ARQUITETURA DE INCLUSÃO

PROJETANDO O FUTURO COM TODOS

A arquitetura é uma arte muito exigente. Necessita de espaço, precisa de recursos avultados, não dispensa o génio. Normalmente tem de lutar ainda com a incompreensão generalizada porque costuma afirmar--se pela rutura com aquilo que existe. É fácil encontrar gente com opinião, difícil é descobrir quem o faça de modo sustentado e dominando as várias perspetivas desta arte.
Eu gosto de olhar para a ideia arquitetónica duma cidade e talvez por isso admire a obra de Oscar Niemeyer, sobretudo o seu trabalho em Brasília. Mas o meu maior fascínio é a maneira como os arquitetos trabalham a relação dos espaços e dos edifícios com as pessoas. Com todas as pessoas.
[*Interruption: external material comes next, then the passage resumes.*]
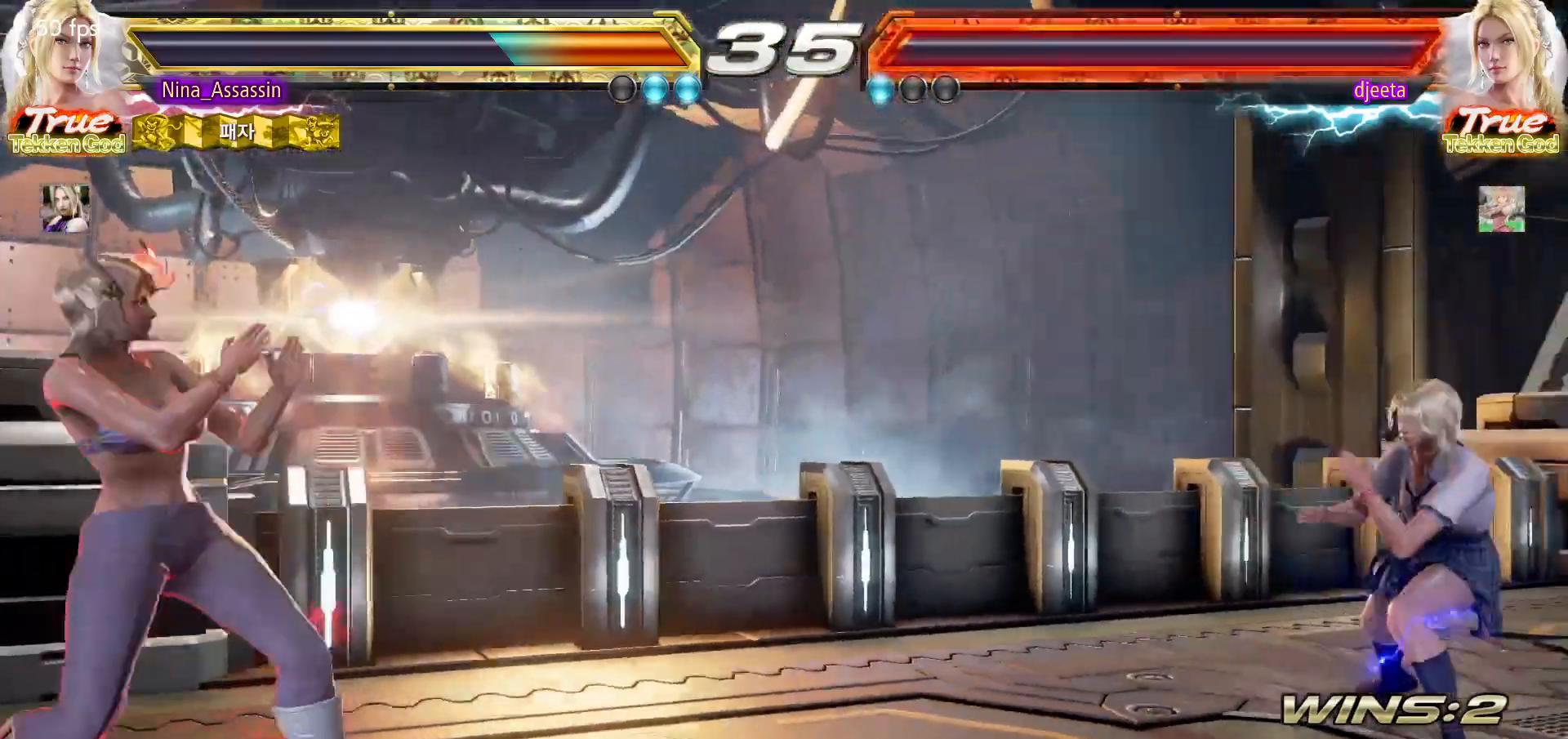
{"dt_ms": 500, "buttons": [], "left_stick": "down", "events": [[117, "left_stick", "center"], [233, "left_stick", "down"], [300, "left_stick", "center"], [383, "left_stick", "down"]]}
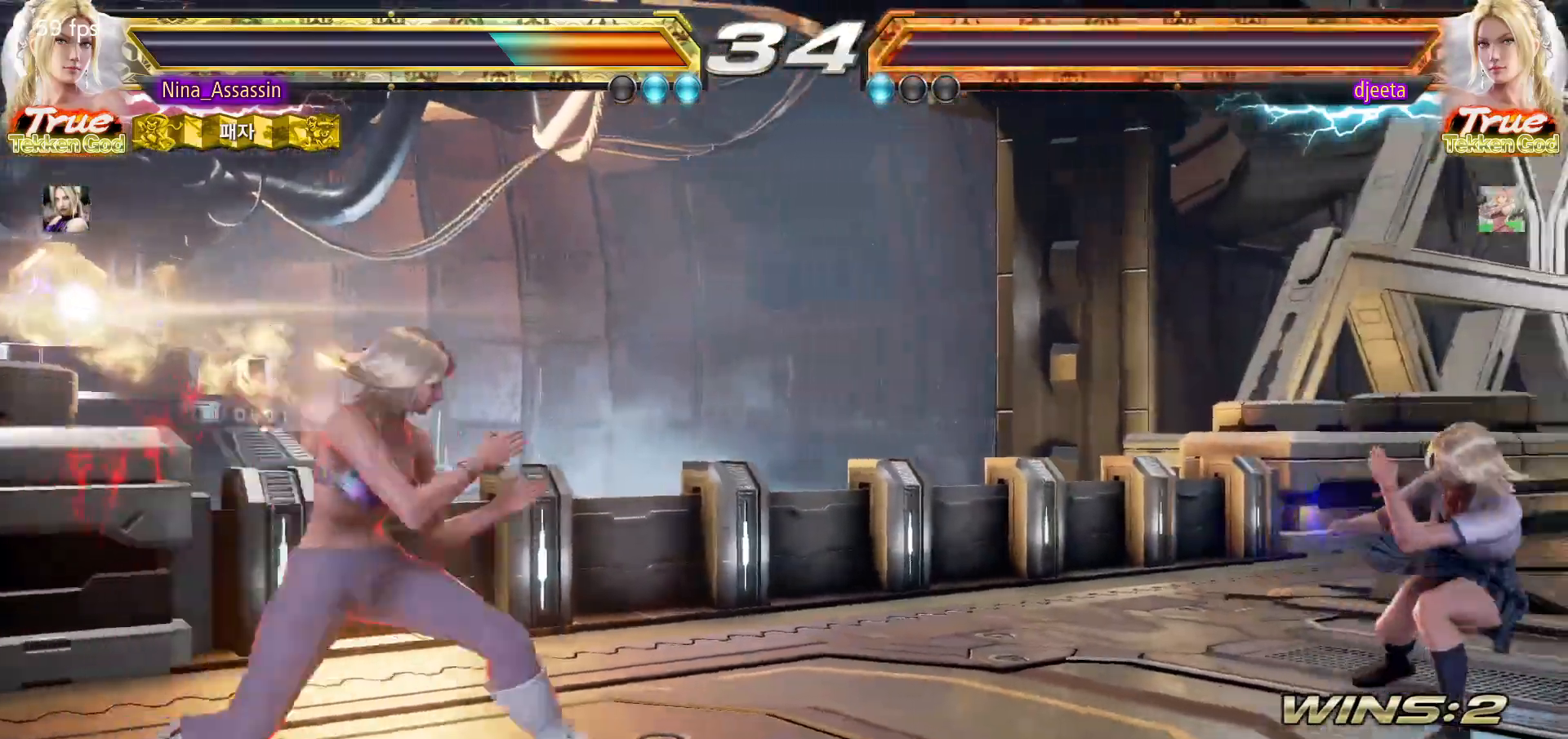
{"dt_ms": 500, "buttons": [], "left_stick": "center", "events": [[117, "left_stick", "center"], [233, "SQUARE", "down"], [233, "left_stick", "down-left"], [300, "SQUARE", "up"], [400, "left_stick", "center"]]}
Tenho um particular apreço por aqueles que fazem propostas que têm em conta os cegos, os tetraplégicos ou as pessoas portadoras dum qualquer outro tipo de deficiência física-motora.
Alguns arquitetos já trabalham esses domínios em alguns edifícios públicos. No entanto, parece-me ainda claramente insuficiente. Desde logo porque são poucos os edifícios públicos que procuram promover uma arquitetura de inclusão, mas também porque não há o cuidado de alargar esse conceito às ruas em volta e grande parte do efeito pretendido perde-se. O que adianta um edifício estar preparado para receber uma pessoa de cadeira de rodas se o acesso se faz apenas por escadas? O investimento feito torna-se improdutivo e facilmente criticável. Os arquitetos devem educar os seus “clientes” para a necessidade de promover uma arquitetura inclusiva coerente. Por impositivo legal os edifícios públicos que agora se constroem de raiz já não negligenciam esta valência. E desejável seria que o mesmo se aplicasse às obras de recuperação de edifícios públicos ou privados com uma utilização coletiva.


Acho que podemos e devemos ir um pouco mais longe do ponto em que nos encontramos. O conceito de arquitetura inclusiva deve estar presente na construção particular e pública. As casas que os arquitetos hoje projetam devem considerar a possibilidade de serem habitadas ou frequentadas por pessoas com alguma limitação física ou motora. Há dezenas de pormenores no desenho interior e exterior duma casa que não consideram a existência deste tipo de pessoas. E elas existem. Quase todas as famílias têm um tio, um irmão, um amigo que não vai lá casa porque o acesso só se faz por escadas ou porque uma cadeira de rodas tem dificuldade em circular pelos vários espaços da casa, impreparados para elas.
Se pensarmos que as nossas capacidades físicas se vão degradando ao longo dos anos, percebemos rapidamente que a arquitetura de inclusão dará uma ótima ajuda a quase todos quando a velhice chegar.  
Com o aumento da esperança de vida, a arquitetura do século XXI tem um grande desafio pela frente: prolongar o bem-estar das pessoas nas suas casas o maior número de anos possível e contribuir de forma efetiva para uma sociedade integradora, onde a partilha dos espaços, dos objetos, dos edifícios e dos afetos seja possível para todos.
Gabriel Vilas Boas

7 comentários:

  1. Gabriel, o teu texto é muito atual e oportuno. Bem hajas.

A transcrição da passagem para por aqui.